» WHAT YOU ARE ASKED TO DO: Leave out all pictures while repeating the records exactly and completely.

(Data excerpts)
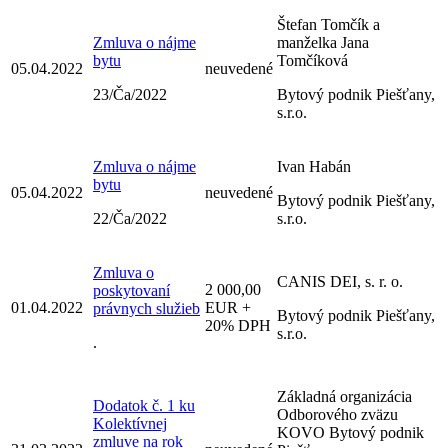
Štefan Tomčík a
Zmluva o nájme
manželka Jana
bytu
Tomčíková
05.04.2022
neuvedené
23/Ča/2022
Bytový podnik Piešťany,
s.r.o.
Zmluva o nájme
Ivan Habán
bytu
05.04.2022
neuvedené
Bytový podnik Piešťany,
22/Ča/2022
s.r.o.
Zmluva o
CANIS DEI, s. r. o.
2 000,00
poskytovaní
01.04.2022
EUR +
právnych služieb
Bytový podnik Piešťany,
20% DPH
s.r.o.
.
Základná organizácia
Dodatok č. 1 ku
Odborového zväzu
Kolektívnej
KOVO Bytový podnik
zmluve na rok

» TASK RESPONSE:
Štefan Tomčík a
Zmluva o nájme
manželka Jana
bytu
Tomčíková
05.04.2022
neuvedené
23/Ča/2022
Bytový podnik Piešťany,
s.r.o.
Zmluva o nájme
Ivan Habán
bytu
05.04.2022
neuvedené
Bytový podnik Piešťany,
22/Ča/2022
s.r.o.
Zmluva o
CANIS DEI, s. r. o.
2 000,00
poskytovaní
01.04.2022
EUR +
právnych služieb
Bytový podnik Piešťany,
20% DPH
s.r.o.
.
Základná organizácia
Dodatok č. 1 ku
Odborového zväzu
Kolektívnej
KOVO Bytový podnik
zmluve na rok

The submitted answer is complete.